Great Barrington—Southern Berkshire County can smile now. 

Children’s Health Program, located on Castle Street, is expanding its existing services to improve access to oral health care in Southern Berkshire County.  CHP, which was established to provide health care and social services to local children and their parents, saw a need for proper oral health care in the area and decided to do something about it.

With the help of a multi-year grant from the Oral Health Foundation --$429,000 is awarded for the first year—CHP will be setting up a oral health clinic in the Berkshire Community College Building on Main Street.  CHP Executive Director Joyce Toth said right now CHP is renovating and updating the space to fit its needs and hope for an April 2007 opening date for the clinic.

“There is a tremendous need for oral health care in the Southern Berkshires,” said Toth.  “It fits in so beautifully with our mission …we thought it was very important to include oral health care to our services.  [It] fills in a gap that exists in the community.”
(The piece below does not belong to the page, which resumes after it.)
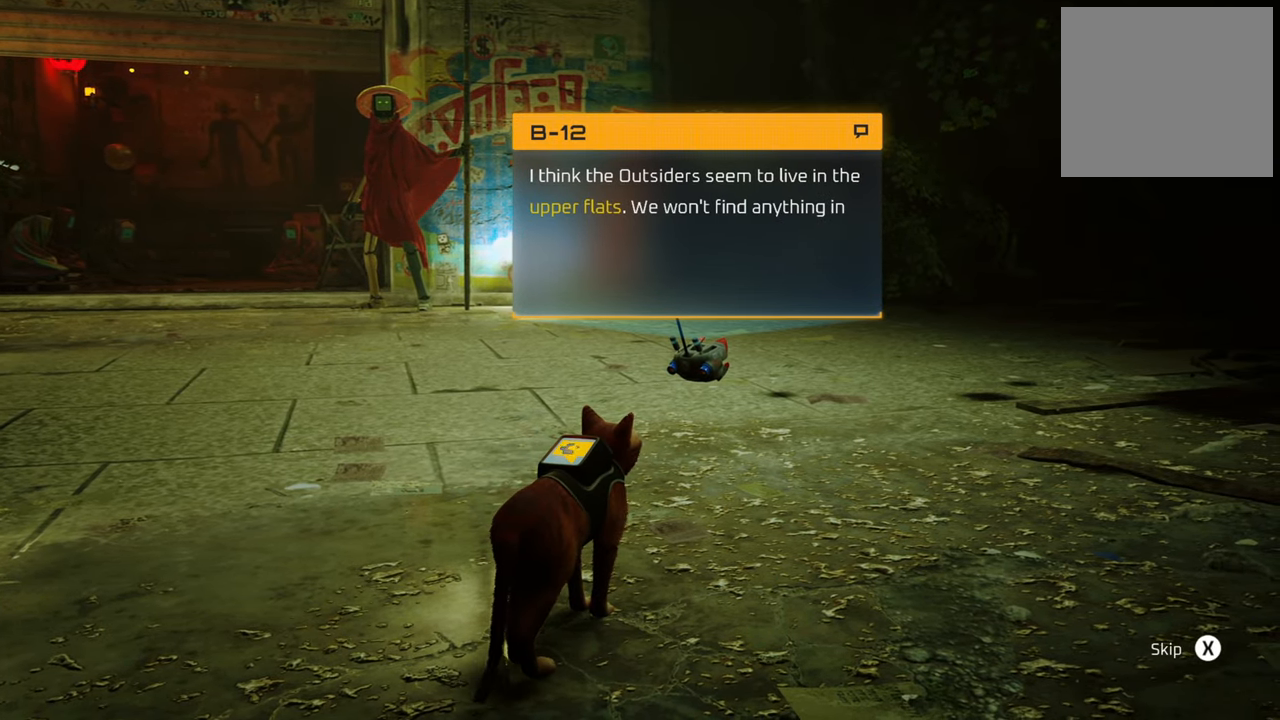
{"buttons": [], "left_stick": "center", "right_stick": "center", "events": []}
While the organization’s top priority is providing services to children, the oral health clinic will be available for everyone–children, adults and the elderly—regardless of financial situations or access to dental insurance.

Toth said the grant will provide enough staffing to accommodate 2,000 dental visits for the first year.
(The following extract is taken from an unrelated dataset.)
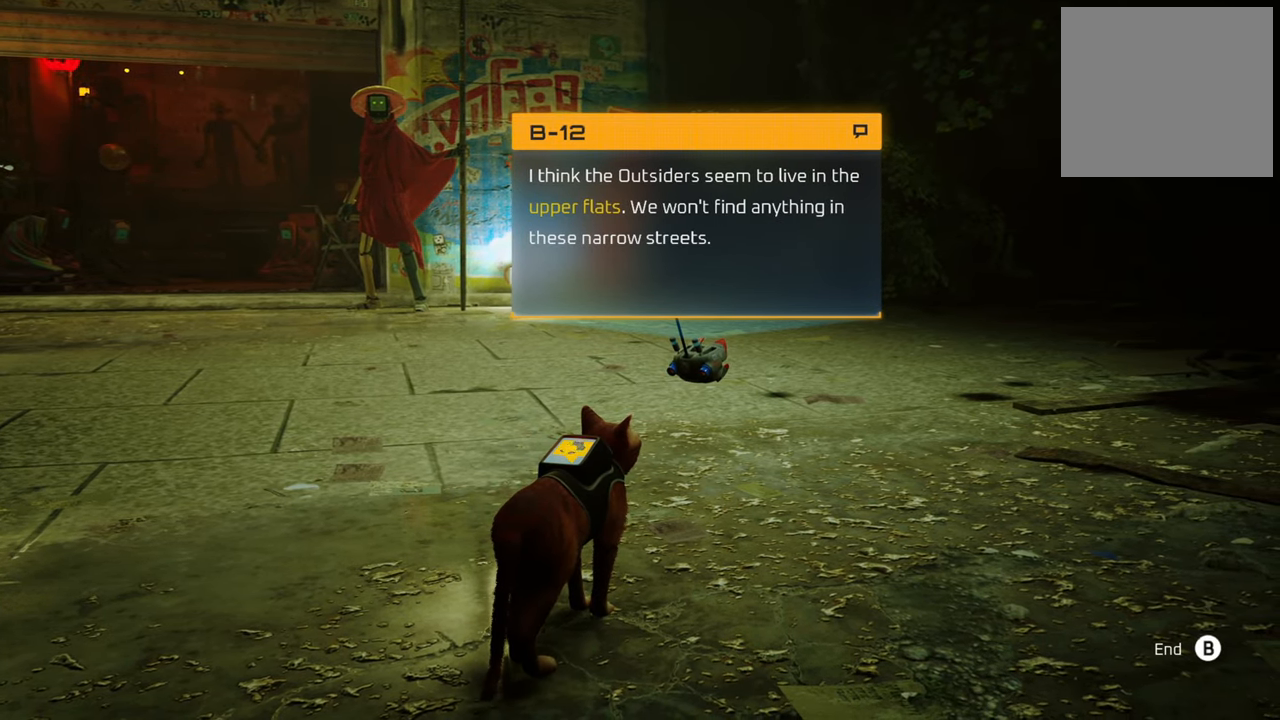
{"buttons": [], "left_stick": "center", "right_stick": "center", "events": []}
According to figures provided by the Oral Health Foundation, access to oral health care is a state-wide problem, but disparities are greater in Western Massachusetts than anywhere else in the state.  It is estimated by the 2006 Massachusetts Oral Health Report that 30 percent of cities and towns in Massachusetts don’t have enough dentists to care for the people who live there and 74 percent of cities and towns have no dental specialists, with 65 percent having no pediatric dentists.

“There are 2 million Massachusetts residents, mostly children, who do not have access to oral health care,” said Ralph Fuccillo, president of Oral Health Foundation in a written statement.

“It is our goal to shift the paradigm of poor oral health from a narrow focus…to an action-oriented approach that addresses the causes of the inexcusable disparities we see in oral health throughout the Commonwealth,” he continued.

The grant awarded to CHP is part of $4 million dollars in grants the Oral Health Foundation has provided to several organizations across the state in 2006 in hopes of improving access to quality oral health care for thousands of Massachusetts residents.

According to Fuccillo, other programs in Berkshire County benefiting from grants in recent years include Hillcrest Educational Cares, Inc. in Pittsfield, which has been funded by Oral Health Foundation since 2000 and provides oral health care for special needs groups like nursing homes residents or low income families.

Oral Health Foundation has also provided grants to REACH Community Health Foundation for school-based programs health education programs in North Adams schools.